[ HOME ]
[ HOME ]
Exclusive review: Inu-Yasha:
Rumiko Takahashi's (Ranma 1/2, Maison Ikkoku, Mermaid Tales) new hit TV series in Japan
  Rating: PG
  U.S. Distribution Rights: Disney
  Genres: Fantasy, Family

Laputa: Castle in the Sky (Movie)
Alternate Title: Castle in the Sky

Description:    Sheeta is a little girl on the run from pirates and government officials, who want the secret of her "levitation stone" and Laputa, the floating Castle, for their own purposes. After falling from a flying ship, she meets Pazu, a young orphan boy who tries to help her escape. Their actions lead them through many trials and eventually the true secret of Sheeta's past and Laputa itself.

Overall Grade: 96% (A)

  Reviewer #1: Kane Tung
  Episodes reviewed: Subtitled
Grade: 96% (A)
   Although most people may argue with me on this point, I have to say that Laputa: Castle in the Sky is the most "Miyazaki" of all the director's creations. What do I mean by that? Well, Miyazaki's movies are never really about beginnings or ends. It's about heart and this movie, more than any other of his movies, is most about heart.

From the start, as Sheeta falls from the sky and music begins playing, the imagery and sounds perfectly envelop you with the spirit of what the entire movie is about: adventure and yearning. Hard-working, loyal Pazu and innocent Sheeta seems to be the culmination of character development Miyazaki has been doing over the years, from Future Boy Conan to Lupin III: Castle of Cagliostro. The other characters are developed just as well and the pirates, especially, are fun, dynamic, and hilarious.

Miyazaki's love for all things that has to do with flying really show through, as you see wonderful scenes and designs of flying ships, storm clouds, and finally, the flying lands. This is a beautiful anime that should not be missed.


  • In the US's release of this version, they have eliminated the name "Laputa" from the title and story, because "Laputa" means "prostitute" in Spanish, and Spanish is the #2 language in the U.S.

  •   Reviewer #2: Clyde Adams III
      Episodes reviewed: Movie; Subtitled and Dubbed
    Grade: 96% (A)
       Castle in the Sky is an epic fantasy adventure, full of action and thrills, images of great beauty, grandeur, and sadness, and a moving musical score by Jo Hisaishi. As in many of Miyazaki's films, the viewer follows the characters from ground level, to the depths of mines and dungeons, to high in the sky.

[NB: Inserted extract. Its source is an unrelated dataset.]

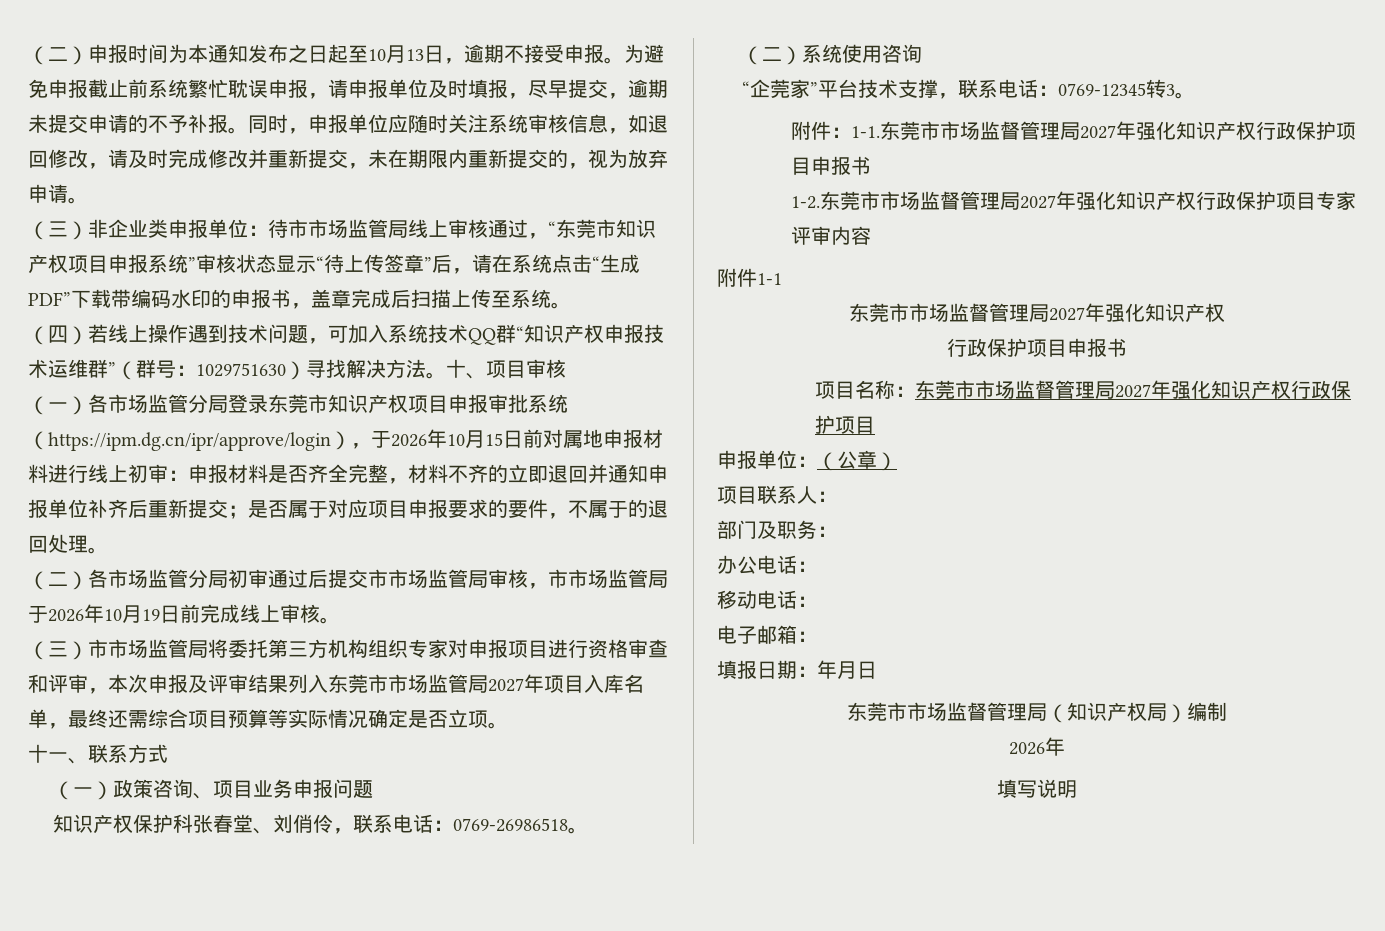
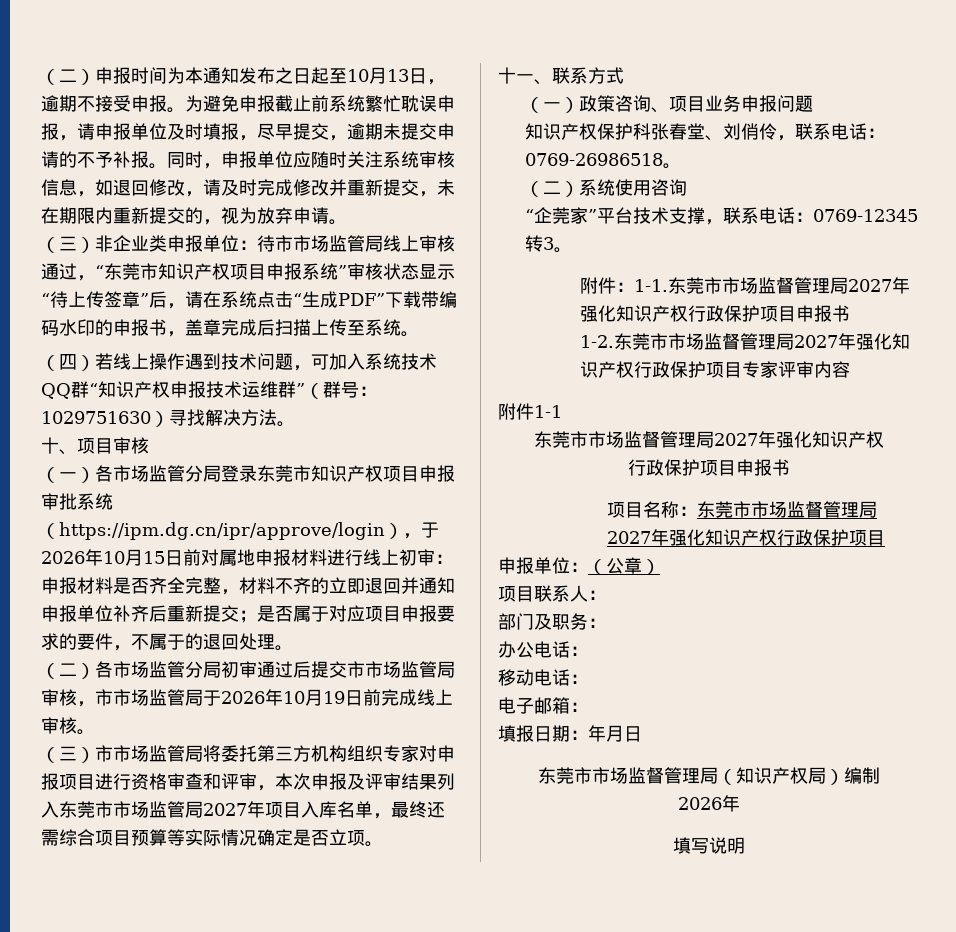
(446, 375) none -> (295, 424) //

    The orphan girl, Sheeta, is the target of pirates and military schemers because of her heritage, a heritage of which she herself is barely aware. She is seen, correctly, as the key to the enormous wealth and power of the semi-legendary floating city of Laputa.

    One of the most beautiful scenes is in the mines, where Sheeta and her friend and champion, the orphan boy Pazu, are shown the glowing veins of levitation stone in the cavern walls.

    It is hard not to see Sheeta's hidden power as a symbol of the untapped power of the subconscious mind. In one of the movie's most powerful scenes, Sheeta, imprisoned in a military fortress, musingly recites a charm from her childhood, in the Laputian language. To her and everyone's astonishment, a broken Laputian robot deep in the fortress' dungeon revives itself. The robot lays waste to the fortress trying to reach Sheeta and protect her.

    Laputa itself, the once magnificent city in the sky, is a poignant, depopulated ruin. Overgrown with vegetation, its maintenance robots breaking down one by one, its most notable feature is a huge monument to the dead. A splendid civilization, tragically and irretrievably lost.